◆ **What the task requires**
Where does the string "size" occur in the records? Copy each line that holds it.

◆ **Task inputs**
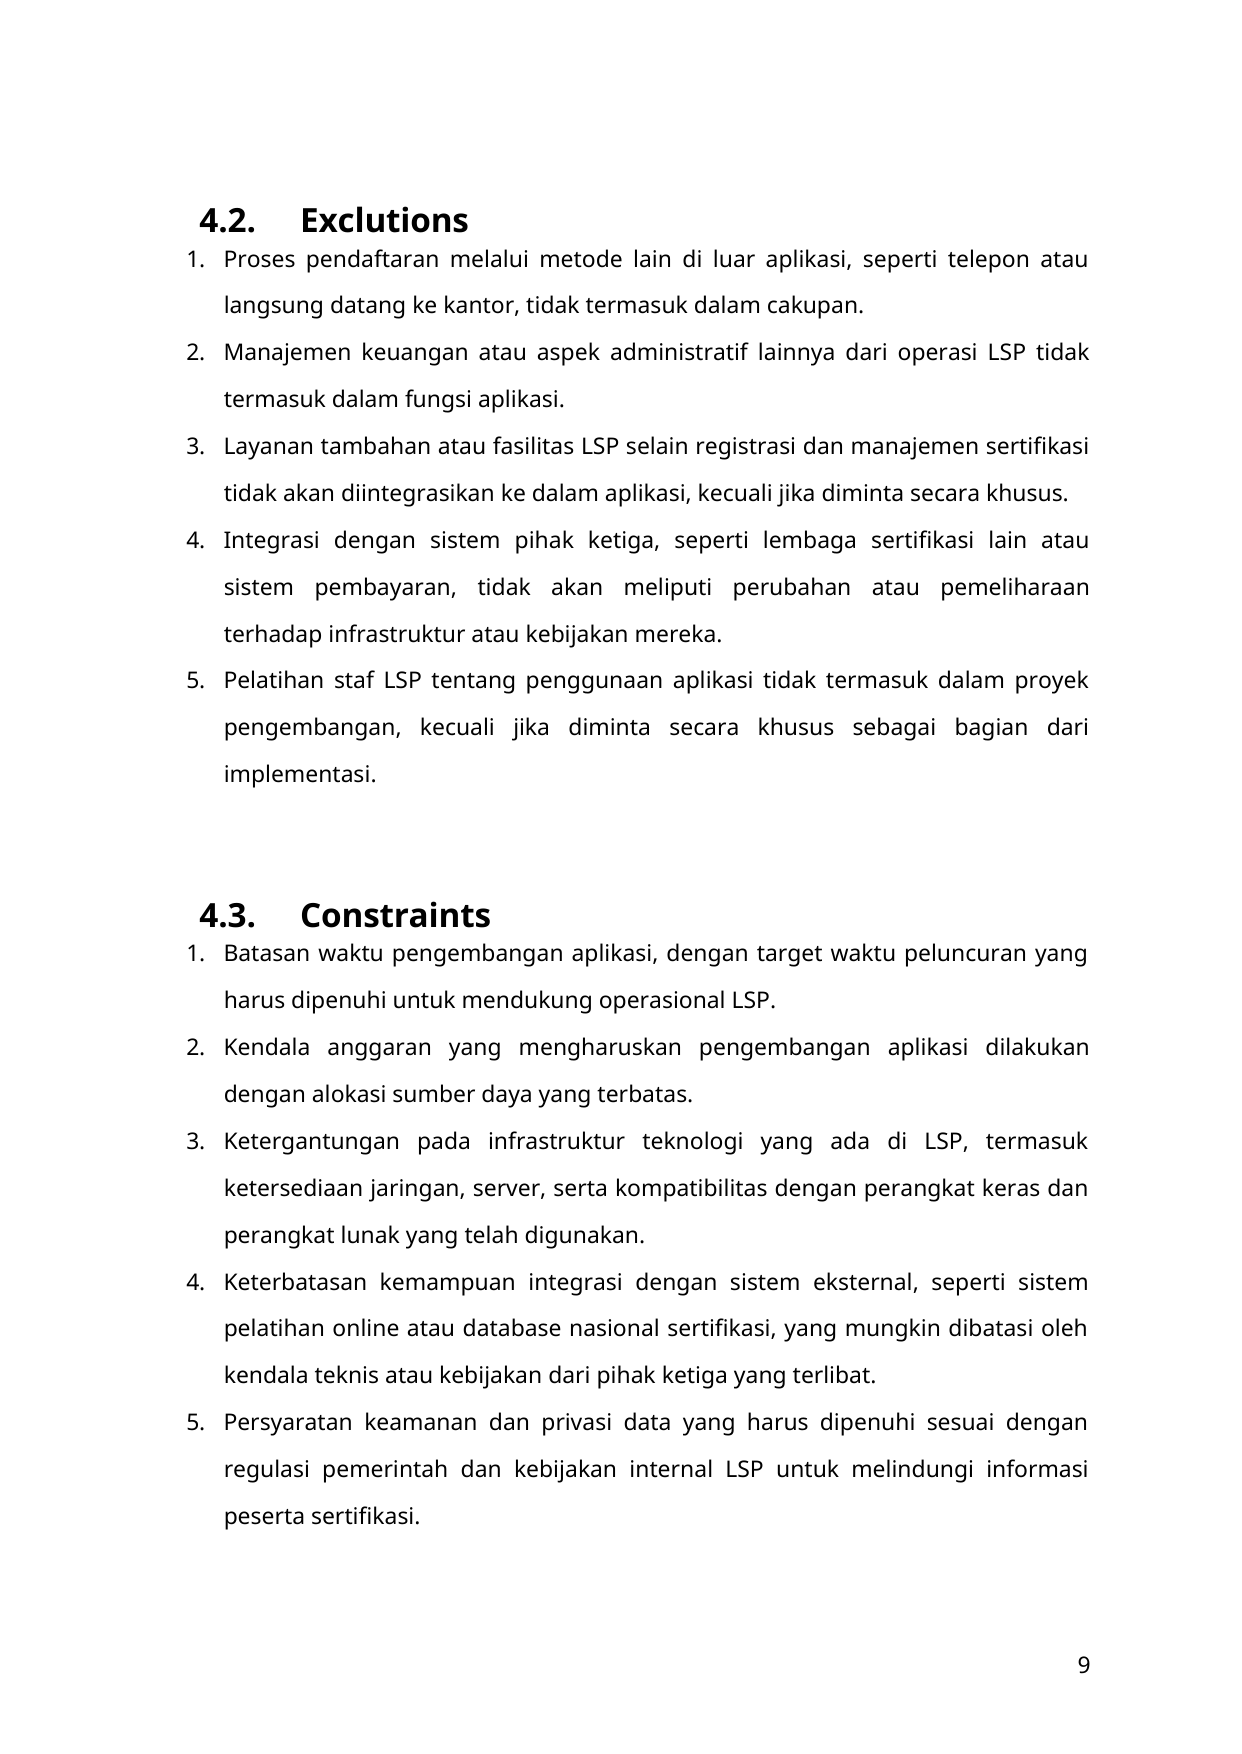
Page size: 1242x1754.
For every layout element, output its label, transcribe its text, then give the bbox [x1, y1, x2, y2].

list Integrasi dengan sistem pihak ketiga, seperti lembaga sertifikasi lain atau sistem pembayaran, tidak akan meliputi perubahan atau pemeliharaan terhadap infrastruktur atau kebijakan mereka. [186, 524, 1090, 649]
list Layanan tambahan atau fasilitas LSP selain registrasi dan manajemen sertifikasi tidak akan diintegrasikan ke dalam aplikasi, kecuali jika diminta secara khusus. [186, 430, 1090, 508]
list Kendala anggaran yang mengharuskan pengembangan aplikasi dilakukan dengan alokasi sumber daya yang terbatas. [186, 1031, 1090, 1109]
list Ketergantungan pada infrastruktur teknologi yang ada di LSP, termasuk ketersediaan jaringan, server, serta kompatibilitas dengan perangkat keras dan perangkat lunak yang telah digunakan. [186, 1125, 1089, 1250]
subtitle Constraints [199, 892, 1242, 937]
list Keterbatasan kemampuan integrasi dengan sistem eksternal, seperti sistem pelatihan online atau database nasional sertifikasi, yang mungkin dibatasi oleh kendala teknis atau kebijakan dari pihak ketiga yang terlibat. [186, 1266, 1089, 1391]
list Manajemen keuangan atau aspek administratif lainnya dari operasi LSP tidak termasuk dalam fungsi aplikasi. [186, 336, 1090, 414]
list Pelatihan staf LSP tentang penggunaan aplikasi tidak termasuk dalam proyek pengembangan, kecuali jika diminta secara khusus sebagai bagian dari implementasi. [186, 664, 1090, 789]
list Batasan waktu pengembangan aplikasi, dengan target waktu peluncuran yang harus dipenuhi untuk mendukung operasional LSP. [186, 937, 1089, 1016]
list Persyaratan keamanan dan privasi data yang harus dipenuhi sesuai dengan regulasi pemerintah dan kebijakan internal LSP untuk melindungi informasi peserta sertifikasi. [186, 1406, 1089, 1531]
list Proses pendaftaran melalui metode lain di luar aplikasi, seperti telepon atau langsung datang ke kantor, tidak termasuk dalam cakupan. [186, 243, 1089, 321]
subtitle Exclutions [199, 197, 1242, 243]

* * *

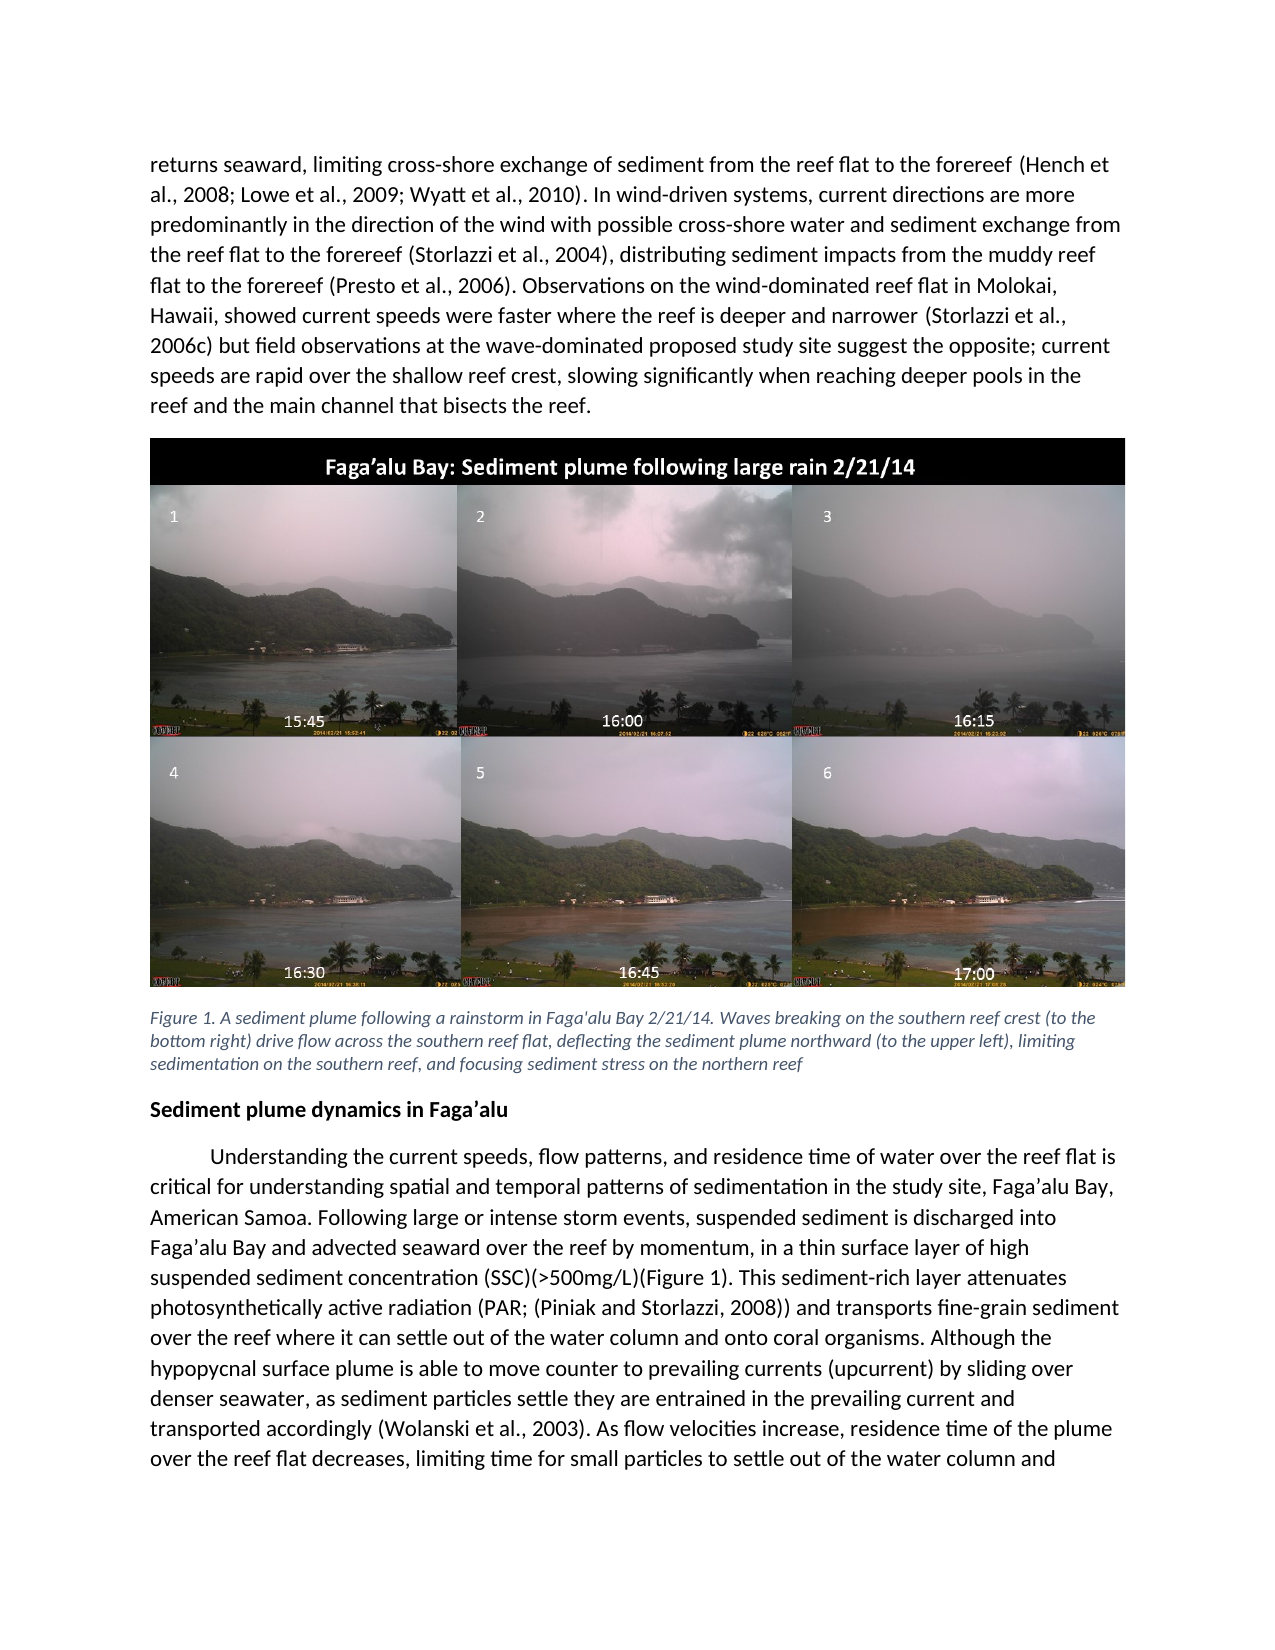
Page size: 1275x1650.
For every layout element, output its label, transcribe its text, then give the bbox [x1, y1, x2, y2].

---

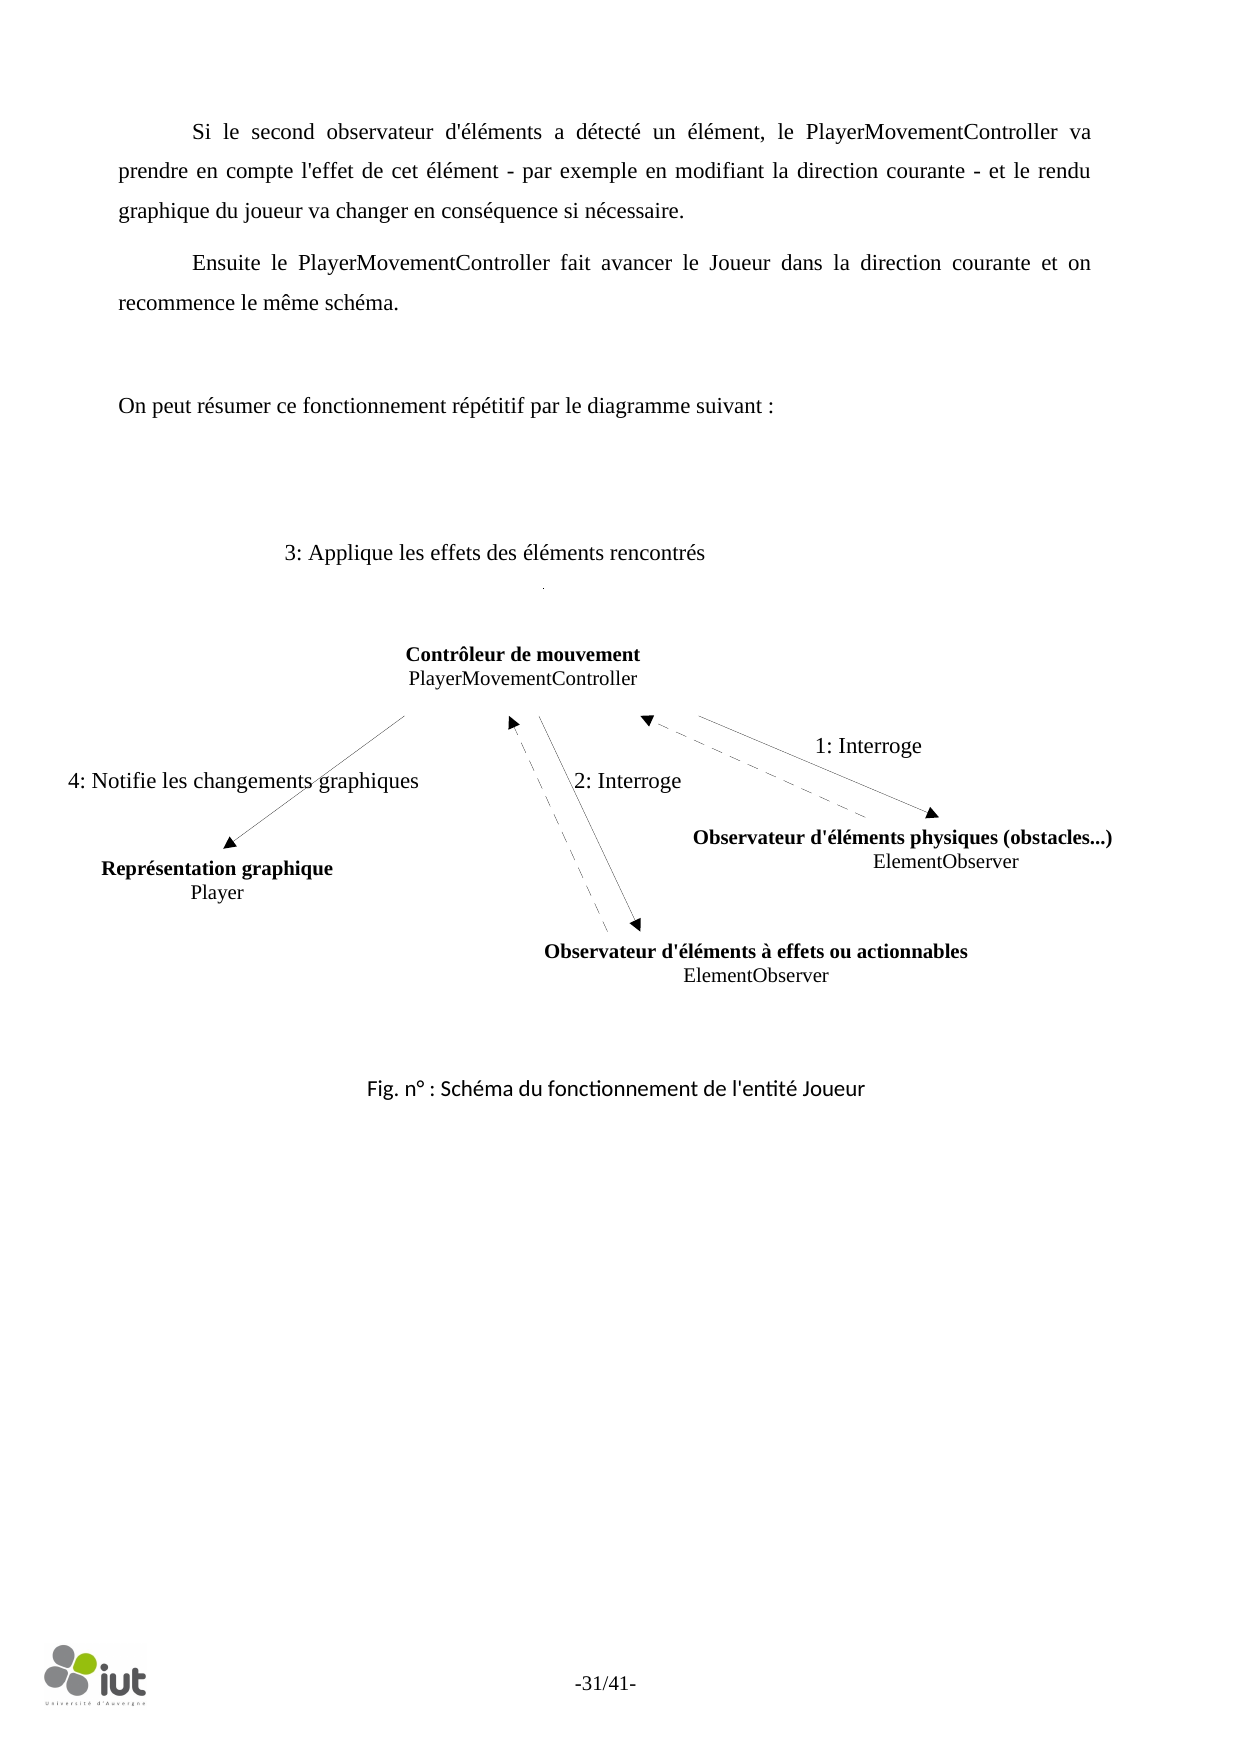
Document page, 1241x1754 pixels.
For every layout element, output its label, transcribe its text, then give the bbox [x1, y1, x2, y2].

◆ **Result of the exercise**
Page size: 1242x1754.
Page size: 1275x1650.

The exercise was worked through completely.